Из прозы, кроме Толстого, конечно же, Гоголь мне необыкновенно близок. У Достоевского целые огромные сцены в его произведениях. «Двойника», «Бедных людей» очень высоко ценю. В «Преступлении и наказании» есть потрясающие совершенно сцены. Из ХХ века – это Платонов «Котлован», это Булгаков – все творчество. На мой взгляд, это просто поразительный писатель, неповторимый писатель.
Из художников – тут сомнений нет – Рембрандт и Веласкес. Это две самых значительных фигуры.
С композиторами сложнее. Я не так богат музыкальными знаниями. Прежде был Чайковский, сейчас могу с удовольствием слушать Мусоргского, Баха, немецких романтиков. Моцарт мной очень любим, но слушать часто много не могу – эта музыка требует особого настроения, как поход в музей – не забежишь в пляжной одежде. Наверное, немецкие композиторы мне особенно близки. Из ХХ века русские и советские. Опять же, никаких особенных предпочтений. Второй концерт Рахманинова, Свиридов, Шнитке.

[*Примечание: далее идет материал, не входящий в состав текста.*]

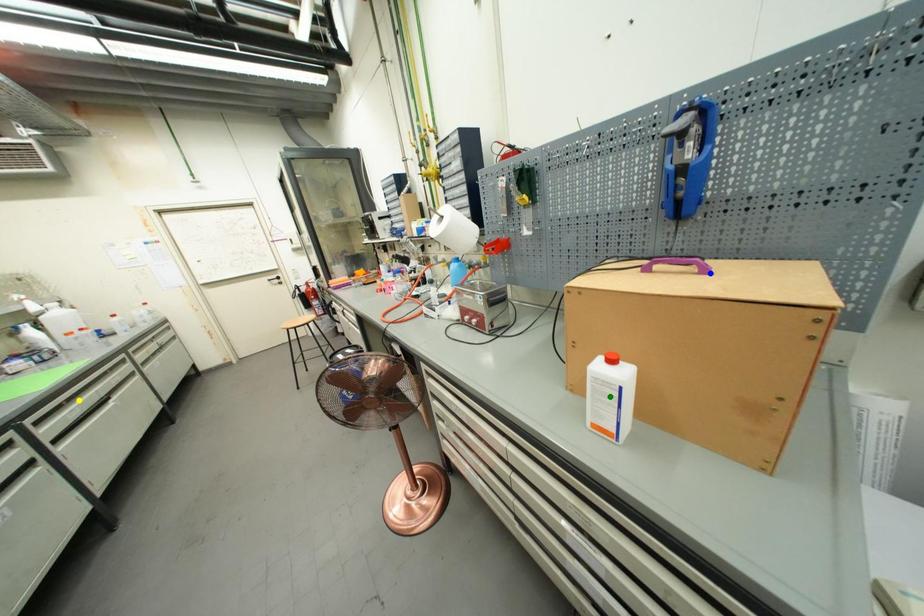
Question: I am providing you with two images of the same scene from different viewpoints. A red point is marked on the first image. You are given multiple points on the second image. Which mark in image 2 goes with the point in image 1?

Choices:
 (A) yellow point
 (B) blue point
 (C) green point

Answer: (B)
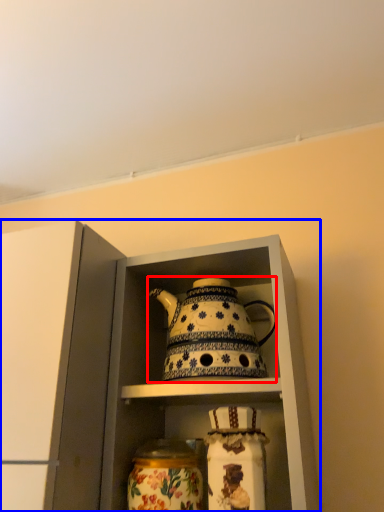
Question: Which object is further to the camera taking this photo, kettle (highlighted by a red box) or cabinetry (highlighted by a blue box)?

Choices:
 (A) kettle
 (B) cabinetry

Answer: (A)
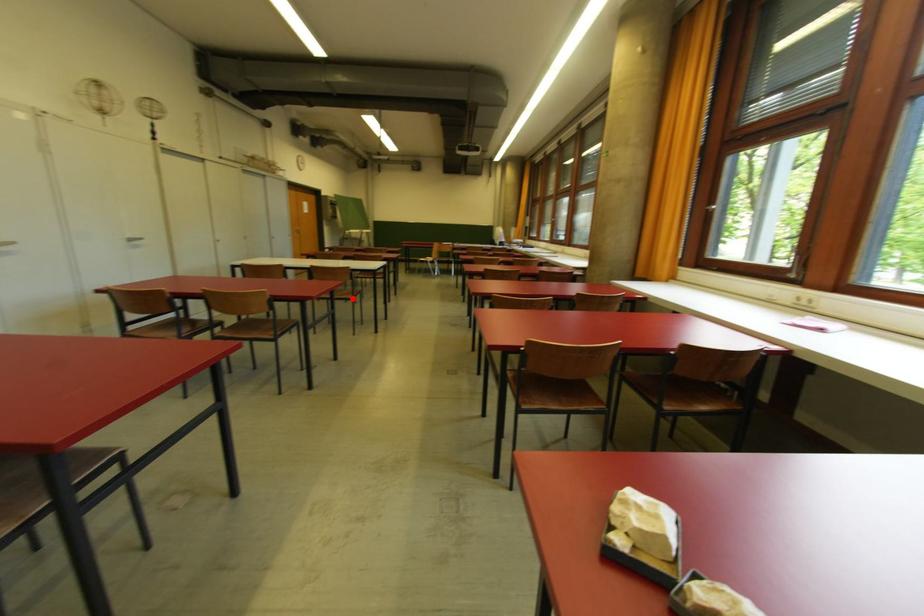
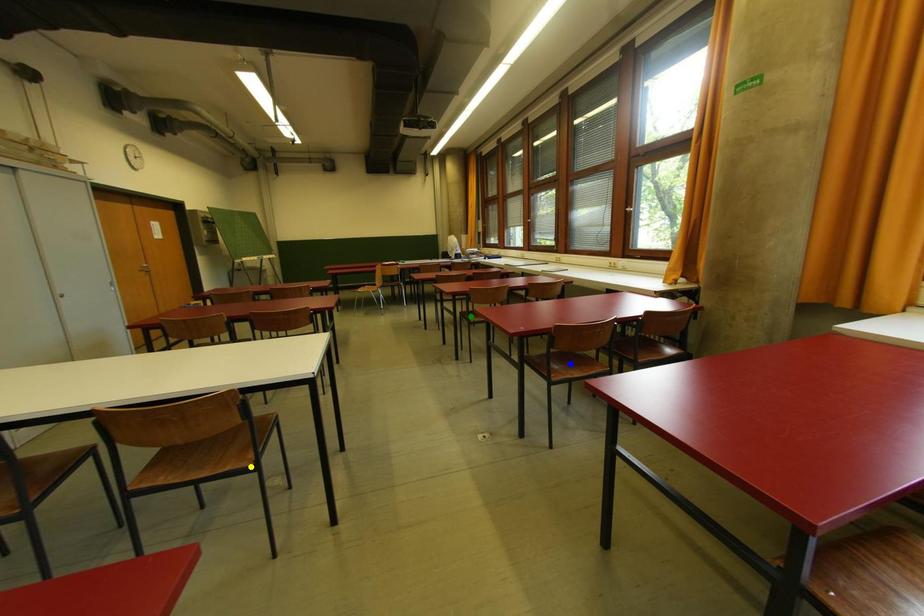
Question: I am providing you with two images of the same scene from different viewpoints. A red point is marked on the first image. You are given multiple points on the second image. Which spot in image 2 lines up with the point in image 1?

Choices:
 (A) blue point
 (B) yellow point
 (C) green point

Answer: (B)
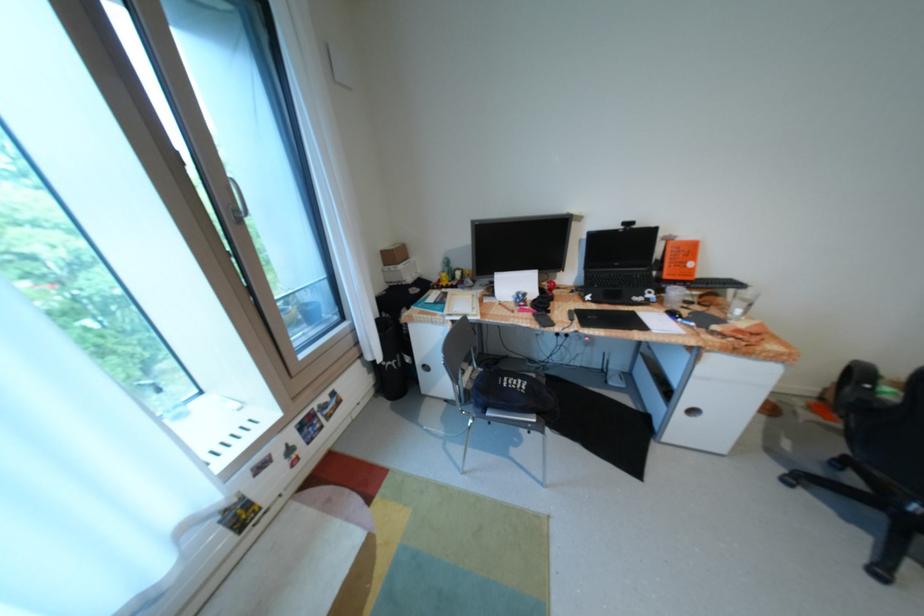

Из архитекторов… Здесь трудно назвать какие-то отдельные имена, потому что я понимаю, насколько высока античность в архитектуре сама по себе. Мне близка готика, из архитектуры Петербурга я очень высоко ценю Воронихина – Казанский собор, Захарова – Адмиралтейство, Тома де Томона – здание Биржи... Ну, Росси, конечно, хоть он немного роскошен, иногда надоедлив, потому что километрами застраивал Петербург, но я понимаю его очень высокое значение. Я оценил авангард ХХ века за последние где-то 15 лет, хотя здесь все время возникают какие-то споры: насколько эта архитектура вообще человечна? Вот такие пристрастия.
– Скажите, а каков ваш жизненный девиз?
– Я могу сформулировать пару положений. Они пословицами в первую очередь определяются. Тот, кто хочет работать, ищет к этому средства; кто не хочет работать – ищет оправдание. Вот я всегда ищу средства. Ну и знаменитая притча о том, как люди катили тачки с камнями. Одного спросили, что он делает, он сказал, что таскает камни, второй – что он кормит семью. А третий ответил, что строит Шартрский собор. Вот это мой принцип жизни: надо строить Шартрский собор, а не таскать камни и просто кормить семью. Что бы ты ни делал, надо думать о том, что ты возводишь Шартр. Рано или поздно, но он будет стоять.